Work instruction:
Rewrite the text of all the records below, putting "Congregation" wherever "Church" appears and leaving everything else as it is. Omit the pictures from your answer.
───── Extracted entries
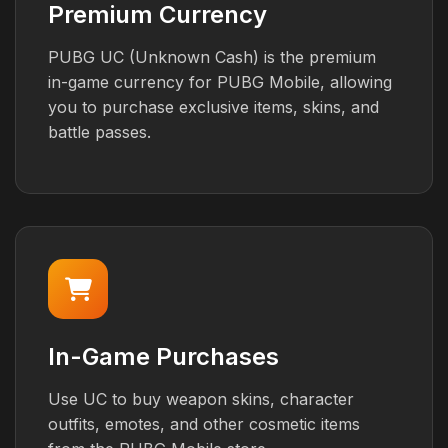
Premium Currency
PUBG UC (Unknown Cash) is the premium
in-game currency for PUBG Mobile, allowing
you to purchase exclusive items, skins, and
battle passes.
In-Game Purchases
Use UC to buy weapon skins, character
outfits, emotes, and other cosmetic items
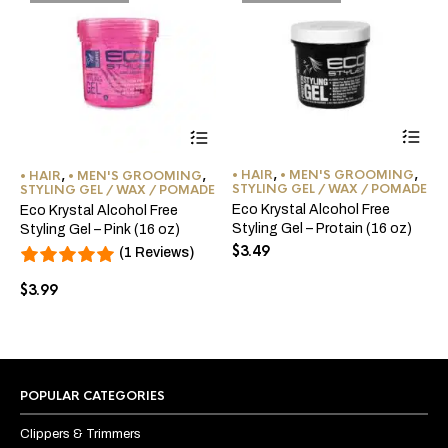
• HAIR
,
• MEN'S GROOMING
,
• HAIR
,
• MEN'S GROOMING
,
STYLING GEL / WAX / POMADE
STYLING GEL / WAX / POMADE
Eco Krystal Alcohol Free
Eco Krystal Alcohol Free
Styling Gel – Protain (16 oz)
Styling Gel – Pink (16 oz)
$
3.49
(1 Reviews)
$
3.99
POPULAR CATEGORIES
Clippers & Trimmers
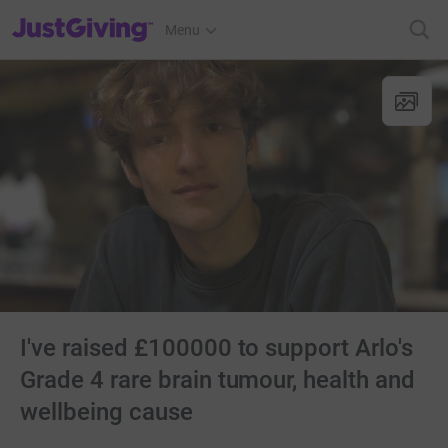
JustGiving’s homepage
Menu
I've raised £100000 to support Arlo's
Grade 4 rare brain tumour, health and
wellbeing cause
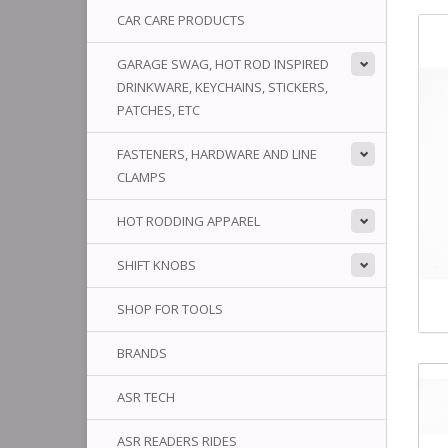
CAR CARE PRODUCTS
GARAGE SWAG, HOT ROD INSPIRED
DRINKWARE, KEYCHAINS, STICKERS,
PATCHES, ETC
FASTENERS, HARDWARE AND LINE
CLAMPS
HOT RODDING APPAREL
SHIFT KNOBS
SHOP FOR TOOLS
BRANDS
ASR TECH
ASR READERS RIDES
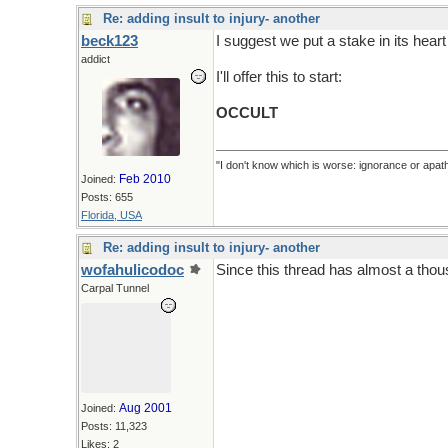
Re: adding insult to injury- another
beck123
I suggest we put a stake in its heart
addict
I'll offer this to start:
OCCULT
"I don't know which is worse: ignorance or apath
Feb 2010
Joined:
Posts: 655
Florida, USA
Re: adding insult to injury- another
wofahulicodoc
Since this thread has almost a thou
Carpal Tunnel
Aug 2001
Joined:
Posts: 11,323
Likes: 2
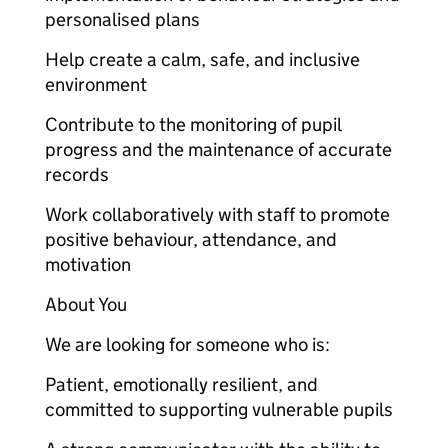
personalised plans
Help create a calm, safe, and inclusive
environment
Contribute to the monitoring of pupil
progress and the maintenance of accurate
records
Work collaboratively with staff to promote
positive behaviour, attendance, and
motivation
About You
We are looking for someone who is:
Patient, emotionally resilient, and
committed to supporting vulnerable pupils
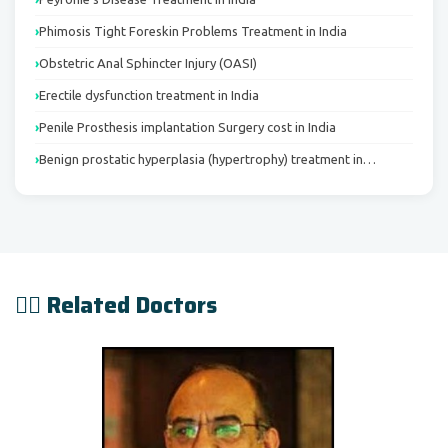
Phimosis Tight Foreskin Problems Treatment in India
Obstetric Anal Sphincter Injury (OASI)
Erectile dysfunction treatment in India
Penile Prosthesis implantation Surgery cost in India
Benign prostatic hyperplasia (hypertrophy) treatment in…
👨‍⚕️ Related Doctors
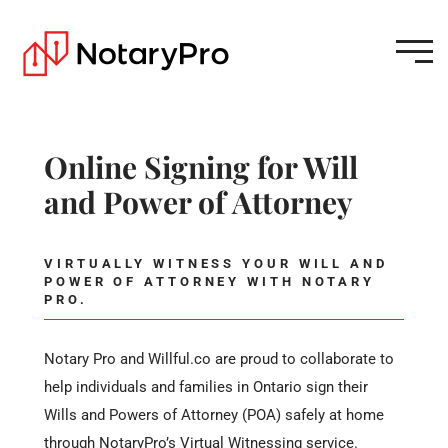
Online Signing for Will
and Power of Attorney
VIRTUALLY WITNESS YOUR WILL AND
POWER OF ATTORNEY WITH NOTARY
PRO.
Notary Pro and Willful.co are proud to collaborate to
help individuals and families in Ontario sign their
Wills and Powers of Attorney (POA) safely at home
through NotaryPro’s Virtual Witnessing service.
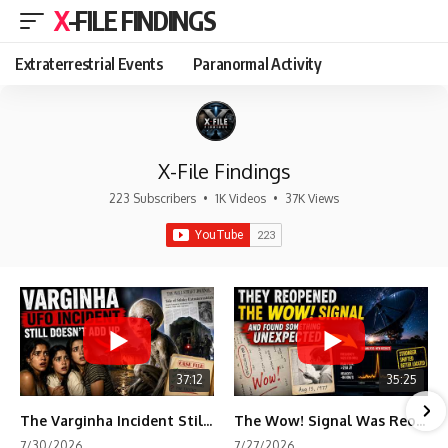
X-FILE FINDINGS
Extraterrestrial Events
Paranormal Activity
X-File Findings
223 Subscribers
•
1K Videos
•
37K Views
37:12
35:25
The Varginha Incident Still Contains One Piece of Evidence Nobody Agrees On
The Wow! Signal Was Reopened After 48 Years—The New Analysis Raised an Even Bigger Question
7/30/2026
7/27/2026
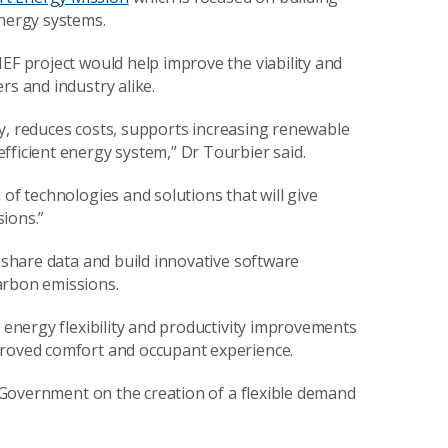
energy systems.
EF project would help improve the viability and
rs and industry alike.
lity, reduces costs, supports increasing renewable
fficient energy system,” Dr Tourbier said.
 of technologies and solutions that will give
ions.”
o share data and build innovative software
arbon emissions.
r energy flexibility and productivity improvements
proved comfort and occupant experience.
rm Government on the creation of a flexible demand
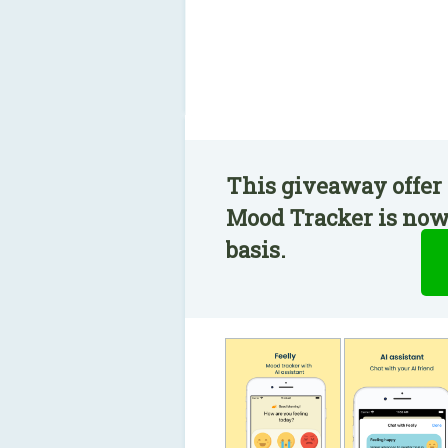
This giveaway offer 
Mood Tracker is now 
basis.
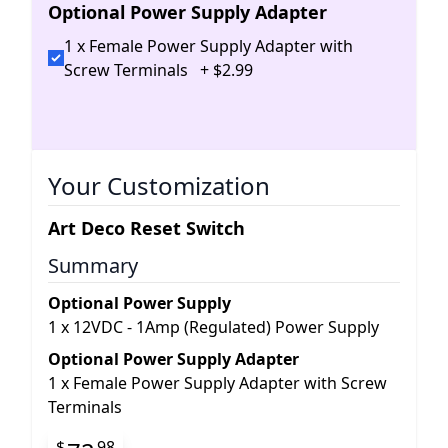
Optional Power Supply Adapter
1 x Female Power Supply Adapter with
Screw Terminals
+
$
2
.
99
Your Customization
Art Deco Reset Switch
Summary
Optional Power Supply
1
x
12VDC - 1Amp (Regulated) Power Supply
Optional Power Supply Adapter
1
x
Female Power Supply Adapter with Screw
Terminals
$
98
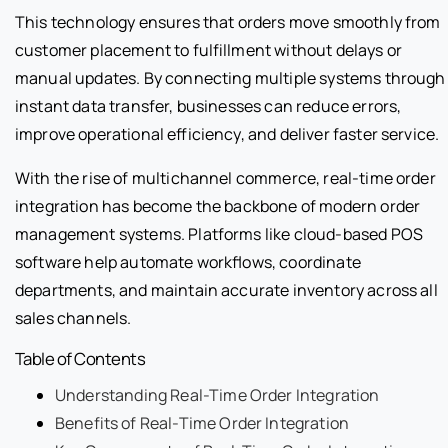
This technology ensures that orders move smoothly from
customer placement to fulfillment without delays or
manual updates. By connecting multiple systems through
instant data transfer, businesses can reduce errors,
improve operational efficiency, and deliver faster service.
With the rise of multichannel commerce, real-time order
integration has become the backbone of modern order
management systems. Platforms like cloud-based POS
software help automate workflows, coordinate
departments, and maintain accurate inventory across all
sales channels.
Table of Contents
Understanding Real-Time Order Integration
Benefits of Real-Time Order Integration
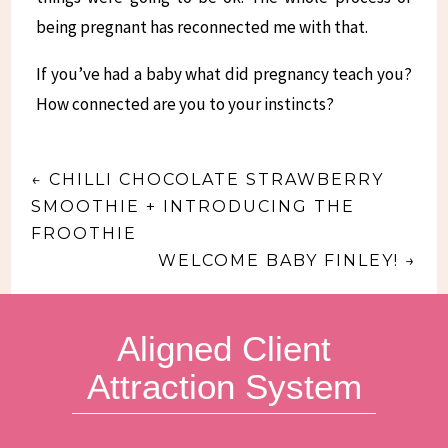
being pregnant has reconnected me with that.
If you’ve had a baby what did pregnancy teach you?
How connected are you to your instincts?
←
CHILLI CHOCOLATE STRAWBERRY
SMOOTHIE + INTRODUCING THE
FROOTHIE
WELCOME BABY FINLEY!
→
Aligned Client
Attraction System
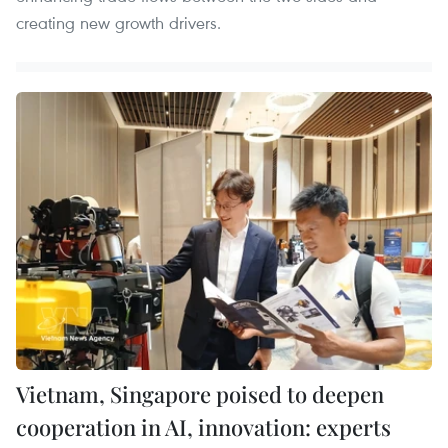
creating new growth drivers.
Vietnam, Singapore poised to deepen
cooperation in AI, innovation: experts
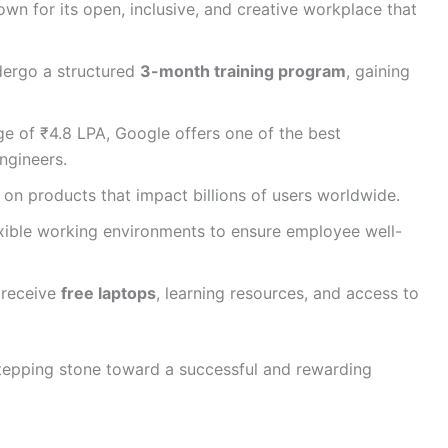
wn for its open, inclusive, and creative workplace that
ergo a structured
3-month training program
, gaining
ge of ₹4.8 LPA, Google offers one of the best
ngineers.
n products that impact billions of users worldwide.
ible working environments to ensure employee well-
 receive
free laptops
, learning resources, and access to
stepping stone toward a successful and rewarding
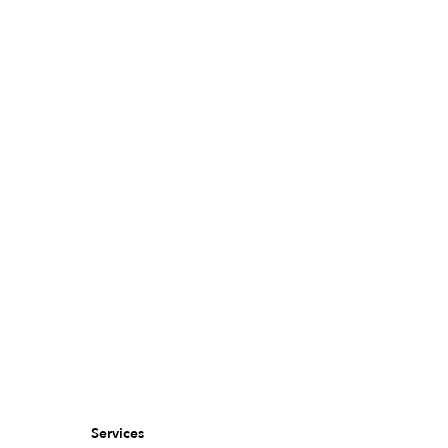
Services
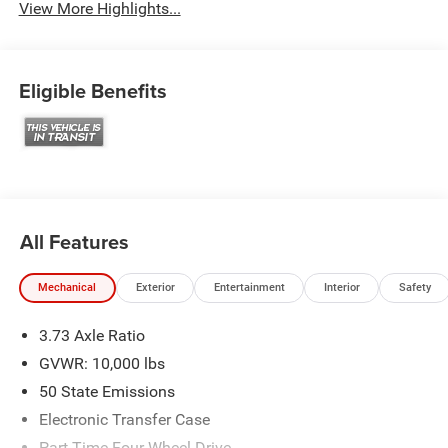
View More Highlights...
Eligible Benefits
All Features
Mechanical
Exterior
Entertainment
Interior
Safety
3.73 Axle Ratio
GVWR: 10,000 lbs
50 State Emissions
Electronic Transfer Case
Part-Time Four-Wheel Drive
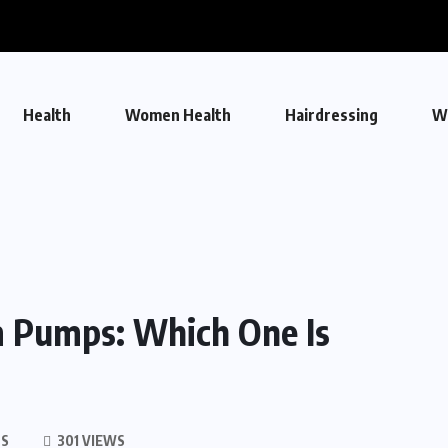
Health
Women Health
Hairdressing
W
m Pumps: Which One Is
S
301 VIEWS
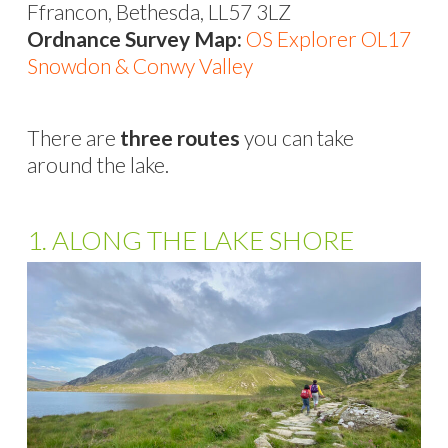
Ffrancon, Bethesda, LL57 3LZ
Ordnance Survey Map:
OS Explorer OL17
Snowdon & Conwy Valley
There are
three routes
you can take
around the lake.
1. ALONG THE LAKE SHORE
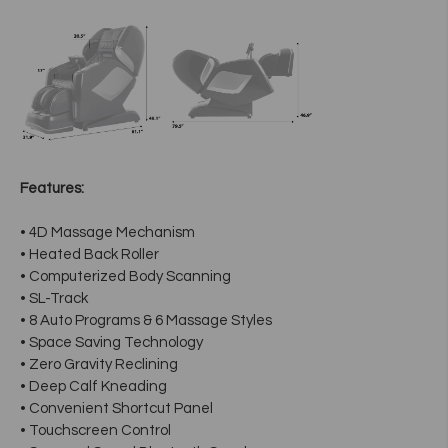
Features:
• 4D Massage Mechanism
• Heated Back Roller
• Computerized Body Scanning
• SL-Track
• 8 Auto Programs & 6 Massage Styles
• Space Saving Technology
• Zero Gravity Reclining
• Deep Calf Kneading
• Convenient Shortcut Panel
• Touchscreen Control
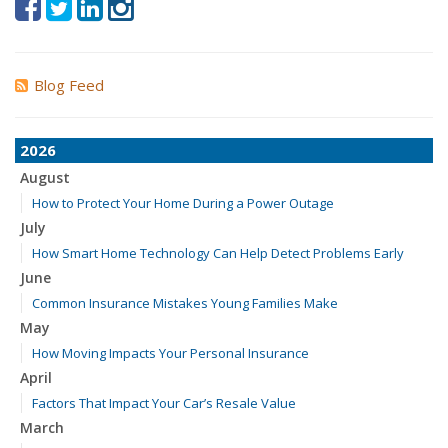
Blog Feed
2026
August
How to Protect Your Home During a Power Outage
July
How Smart Home Technology Can Help Detect Problems Early
June
Common Insurance Mistakes Young Families Make
May
How Moving Impacts Your Personal Insurance
April
Factors That Impact Your Car’s Resale Value
March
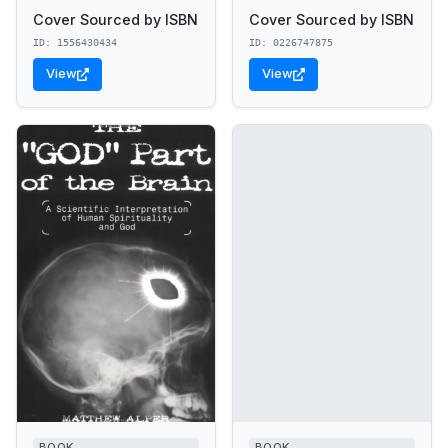
Cover Sourced by ISBN
Cover Sourced by ISBN
ID: 1556430434
ID: 0226747875
View
View
BOOK
BOOK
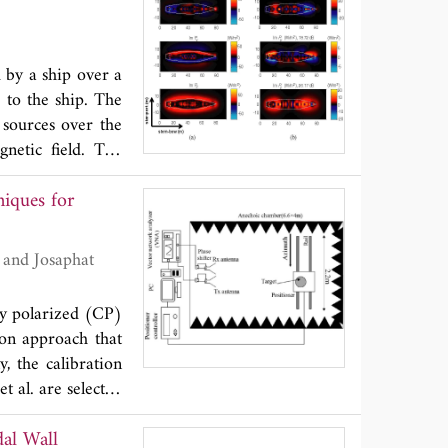
e antennas in the
ge is found using
so determine the
 by a ship over a
method to increase
 to the ship. The
 sources over the
netic field. The
le representation.
iques for
al regularization
larization method
rule that uses a
used to study the
ethodology using
ly polarized (CP)
ion approach that
y, the calibration
 al. are selected
ques is examined
dal Wall
ts in an anechoic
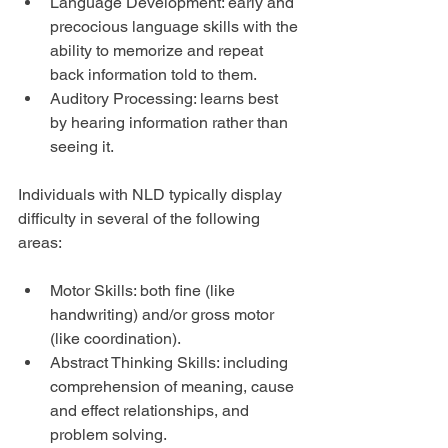
Language Development: early and 
precocious language skills with the 
ability to memorize and repeat 
back information told to them.  
Auditory Processing: learns best 
by hearing information rather than 
seeing it. 
Individuals with NLD typically display 
difficulty in several of the following 
areas:
Motor Skills: both fine (like 
handwriting) and/or gross motor 
(like coordination).  
Abstract Thinking Skills: including 
comprehension of meaning, cause 
and effect relationships, and 
problem solving.  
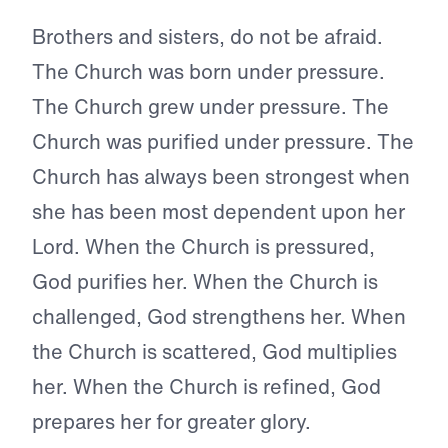
Brothers and sisters, do not be afraid.
The Church was born under pressure.
The Church grew under pressure. The
Church was purified under pressure. The
Church has always been strongest when
she has been most dependent upon her
Lord. When the Church is pressured,
God purifies her. When the Church is
challenged, God strengthens her. When
the Church is scattered, God multiplies
her. When the Church is refined, God
prepares her for greater glory.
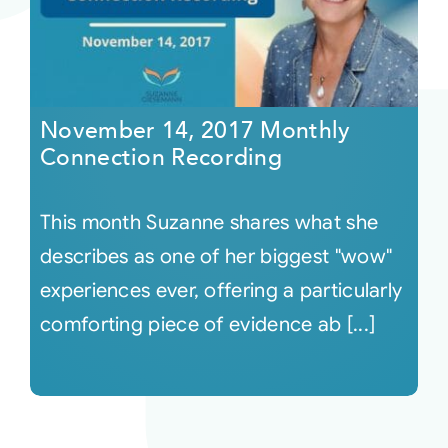
November 14, 2017 Monthly
Connection Recording
This month Suzanne shares what she
describes as one of her biggest "wow"
experiences ever, offering a particularly
comforting piece of evidence ab [...]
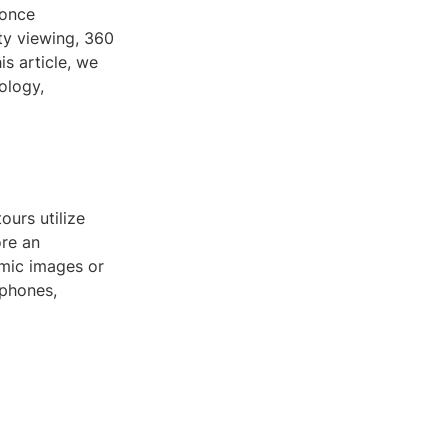
 once
ty viewing, 360
s article, we
ology,
ours utilize
ore an
amic images or
tphones,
──────────
Response area:
Premium Currency
PUBG UC (Unknown Cash) is the premium
in-game currency for PUBG Mobile, allowing
you to purchase exclusive items, skins, and
battle passes.
In-Game Purchases
Use UC to buy weapon skins, character
outfits, emotes, and other cosmetic items
• HAIR
,
• MEN'S GROOMING
,
• HAIR
,
• MEN'S GROOMING
,
STYLING GEL / WAX / POMADE
STYLING GEL / WAX / POMADE
Eco Krystal Alcohol Free
Eco Krystal Alcohol Free
Styling Gel – Protain (16 oz)
Styling Gel – Pink (16 oz)
$
3.49
(1 Reviews)
$
3.99
POPULAR CATEGORIES
Clippers & Trimmers
JustGiving’s homepage
Menu
I've raised £100000 to support Arlo's
Grade 4 rare brain tumour, health and
wellbeing cause
CAR CARE PRODUCTS
GARAGE SWAG, HOT ROD INSPIRED
DRINKWARE, KEYCHAINS, STICKERS,
PATCHES, ETC
FASTENERS, HARDWARE AND LINE
CLAMPS
HOT RODDING APPAREL
SHIFT KNOBS
SHOP FOR TOOLS
BRANDS
ASR TECH
ASR READERS RIDES
Re: adding insult to injury- another
beck123
I suggest we put a stake in its heart
addict
I'll offer this to start:
OCCULT
"I don't know which is worse: ignorance or apath
Feb 2010
Joined:
Posts: 655
Florida, USA
Re: adding insult to injury- another
wofahulicodoc
Since this thread has almost a thou
Carpal Tunnel
Aug 2001
Joined:
Posts: 11,323
Likes: 2
personalised plans
Help create a calm, safe, and inclusive
environment
Contribute to the monitoring of pupil
progress and the maintenance of accurate
records
Work collaboratively with staff to promote
positive behaviour, attendance, and
motivation
About You
We are looking for someone who is:
Patient, emotionally resilient, and
committed to supporting vulnerable pupils
Phimosis Tight Foreskin Problems Treatment in India
Obstetric Anal Sphincter Injury (OASI)
Erectile dysfunction treatment in India
Penile Prosthesis implantation Surgery cost in India
Benign prostatic hyperplasia (hypertrophy) treatment in…
👨‍⚕️ Related Doctors
Online Signing for Will
and Power of Attorney
VIRTUALLY WITNESS YOUR WILL AND
POWER OF ATTORNEY WITH NOTARY
PRO.
Notary Pro and Willful.co are proud to collaborate to
help individuals and families in Ontario sign their
Wills and Powers of Attorney (POA) safely at home
through NotaryPro’s Virtual Witnessing service.
X-FILE FINDINGS
Extraterrestrial Events
Paranormal Activity
X-File Findings
223 Subscribers
•
1K Videos
•
37K Views
37:12
35:25
The Varginha Incident Still Contains One Piece of Evidence Nobody Agrees On
The Wow! Signal Was Reopened After 48 Years—The New Analysis Raised an Even Bigger Question
7/30/2026
7/27/2026
energy systems.
EF project would help improve the viability and
rs and industry alike.
lity, reduces costs, supports increasing renewable
fficient energy system,” Dr Tourbier said.
 of technologies and solutions that will give
ions.”
o share data and build innovative software
arbon emissions.
r energy flexibility and productivity improvements
proved comfort and occupant experience.
rm Government on the creation of a flexible demand
This giveaway offer 
Mood Tracker is now 
basis.
Optional Power Supply Adapter
1 x Female Power Supply Adapter with
Screw Terminals
+
$
2
.
99
Your Customization
Art Deco Reset Switch
Summary
Optional Power Supply
1
x
12VDC - 1Amp (Regulated) Power Supply
Optional Power Supply Adapter
1
x
Female Power Supply Adapter with Screw
Terminals
$
98
This technology ensures that orders move smoothly from
customer placement to fulfillment without delays or
manual updates. By connecting multiple systems through
instant data transfer, businesses can reduce errors,
improve operational efficiency, and deliver faster service.
With the rise of multichannel commerce, real-time order
integration has become the backbone of modern order
management systems. Platforms like cloud-based POS
software help automate workflows, coordinate
departments, and maintain accurate inventory across all
sales channels.
Table of Contents
Understanding Real-Time Order Integration
Benefits of Real-Time Order Integration
being pregnant has reconnected me with that.
If you’ve had a baby what did pregnancy teach you?
How connected are you to your instincts?
←
CHILLI CHOCOLATE STRAWBERRY
SMOOTHIE + INTRODUCING THE
FROOTHIE
WELCOME BABY FINLEY!
→
Aligned Client
Attraction System
creating new growth drivers.
Vietnam, Singapore poised to deepen
cooperation in AI, innovation: experts
wn for its open, inclusive, and creative workplace that
ergo a structured
3-month training program
, gaining
ge of ₹4.8 LPA, Google offers one of the best
ngineers.
n products that impact billions of users worldwide.
ible working environments to ensure employee well-
 receive
free laptops
, learning resources, and access to
stepping stone toward a successful and rewarding
Services
View More Highlights...
Eligible Benefits
All Features
Mechanical
Exterior
Entertainment
Interior
Safety
3.73 Axle Ratio
GVWR: 10,000 lbs
50 State Emissions
Electronic Transfer Case
Part-Time Four-Wheel Drive
Health
Women Health
Hairdressing
W
m Pumps: Which One Is
S
301 VIEWS
Ffrancon, Bethesda, LL57 3LZ
Ordnance Survey Map:
OS Explorer OL17
Snowdon & Conwy Valley
There are
three routes
you can take
around the lake.
1. ALONG THE LAKE SHORE
Features:
• 4D Massage Mechanism
• Heated Back Roller
• Computerized Body Scanning
• SL-Track
• 8 Auto Programs & 6 Massage Styles
• Space Saving Technology
• Zero Gravity Reclining
• Deep Calf Kneading
• Convenient Shortcut Panel
• Touchscreen Control
Blog Feed
2026
August
How to Protect Your Home During a Power Outage
July
How Smart Home Technology Can Help Detect Problems Early
June
Common Insurance Mistakes Young Families Make
May
How Moving Impacts Your Personal Insurance
April
Factors That Impact Your Car’s Resale Value
March
Cover Sourced by ISBN
Cover Sourced by ISBN
ID: 1556430434
ID: 0226747875
View
View
BOOK
BOOK
e antennas in the
ge is found using
so determine the
 by a ship over a
method to increase
 to the ship. The
 sources over the
netic field. The
le representation.
iques for
al regularization
larization method
rule that uses a
used to study the
ethodology using
ly polarized (CP)
ion approach that
y, the calibration
 al. are selected
ques is examined
dal Wall
ts in an anechoic
Language Development: early and 
precocious language skills with the 
ability to memorize and repeat 
back information told to them.  
Auditory Processing: learns best 
by hearing information rather than 
seeing it. 
Individuals with NLD typically display 
difficulty in several of the following 
areas:
Motor Skills: both fine (like 
handwriting) and/or gross motor 
(like coordination).  
Abstract Thinking Skills: including 
comprehension of meaning, cause 
and effect relationships, and 
problem solving.  
Brothers and sisters, do not be afraid.
The Congregation was born under pressure.
The Congregation grew under pressure. The
Congregation was purified under pressure. The
Congregation has always been strongest when
she has been most dependent upon her
Lord. When the Congregation is pressured,
God purifies her. When the Congregation is
challenged, God strengthens her. When
the Congregation is scattered, God multiplies
her. When the Congregation is refined, God
prepares her for greater glory.
November 14, 2017 Monthly
Connection Recording
This month Suzanne shares what she
describes as one of her biggest "wow"
experiences ever, offering a particularly
comforting piece of evidence ab [...]
 once
ty viewing, 360
s article, we
ology,
ours utilize
ore an
amic images or
tphones,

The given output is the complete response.